Quite some time ago, we set out in search of simple end tables for the living room. After seeing many behemoths and lamenting our simple needs for a sturdy spot to sit a drink, Target answered the call with amazingly cheapo black round end tables.
Despite a hundred admonishments of, "Why can't you use an f'ing coaster?" I failed to do so more often than not, so after a year or so the cheapo paper/laminate top was a mess. (Scot's was, as expected, pristine. He's such a Boy Scout.)
Influenced by a gift subscription to Craft: magazine, it seemed a perfect way to customize my little table, and not only fix it, but improve it.
Idea 1: decopage a map of Oregon, with Salem smack in the center. The decopage went beautifully. Wanting a thick, shellack like finish, I chose a spray shellack from the myriad of finishes we've picked up over the years. Bad choice. It was tinted, AND either too old or simply not the right stuff for it never dried.
Not three weeks later.
Idea 2: After scraping, sanding, cursing and striking the damn table repeatedly, I obtained a fairly clean surface. I applied some lovely origami papers in a geometric pattern, trimming and aligning perfectly. Then it dawned on me I'd have to seal it somehow. The pour-on acrylic would have been awesome, but I couldn't devise a reliable way to dam the flow so it wouldn't go past the edge, at least in a manner that would release and be peeled back to reveal a clean edge. Again I thought a spray shellack would be a solution. This time I chose more carefully, and tested the finish. It was perfect. I applied it heavily to the papers and... it soaked through and when it dried was an odd blotchy mess.

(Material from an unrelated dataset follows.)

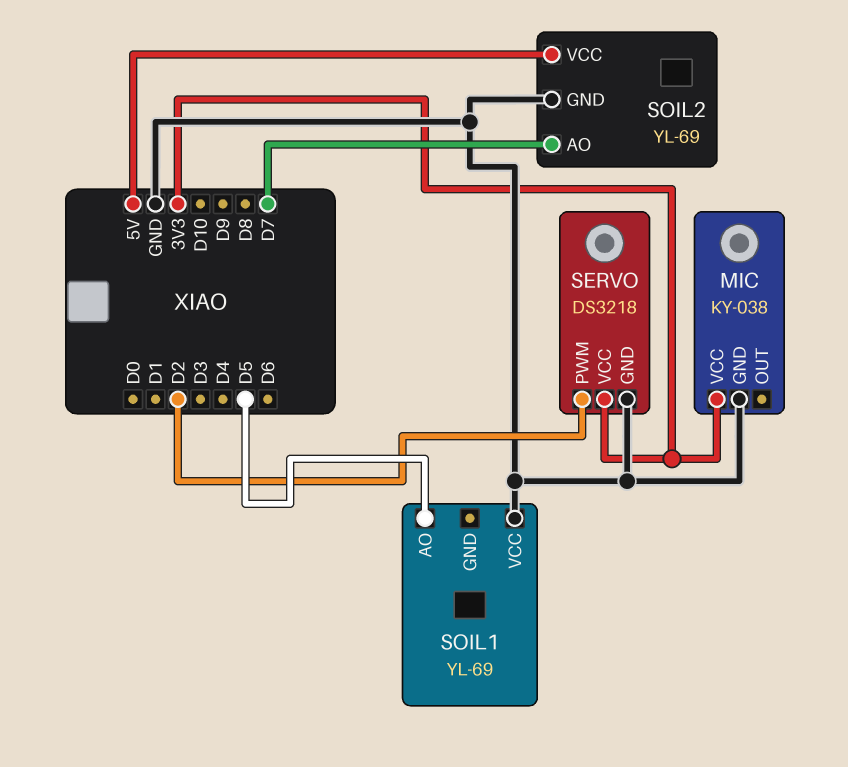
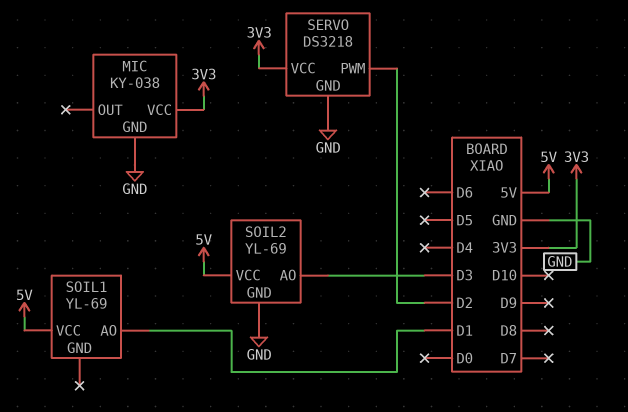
SOIL1 pin AO: D5 -> D1
SOIL1 pin VCC: GND -> 5V
SOIL2 pin AO: D7 -> D3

The table was put out in the dustbin more than once. But always retrieved in moments for some reason.
It's cluttered my humble studio space for... a year?
a beautiful panel curtain, a scroll of textile that feels oddly unnatural (viscose, rayon and polyester) with a burnout of one of my favorite vintage/modern/astro design elements. At only $10 for 10 ft of the stuff, I snatched it up with plans to do... something... with it.
Aha! The table!
I ordered a 13" round topper from South Town Glass. Circles of thick purple damask cardstock and a perfect selection of design from the panel curtain were cut. Each was adhered to the table with a gentle mist of 3M 7-7-7, and then topped with the glass which had three round spacers of stickie backed cork paper to give it some grip (I might replace those with clear rubber feet as they disturb the look too much).
And it is done. And looks great. But from each failure, I learned a great deal about materials. Why can't instant, amazing success be as educational?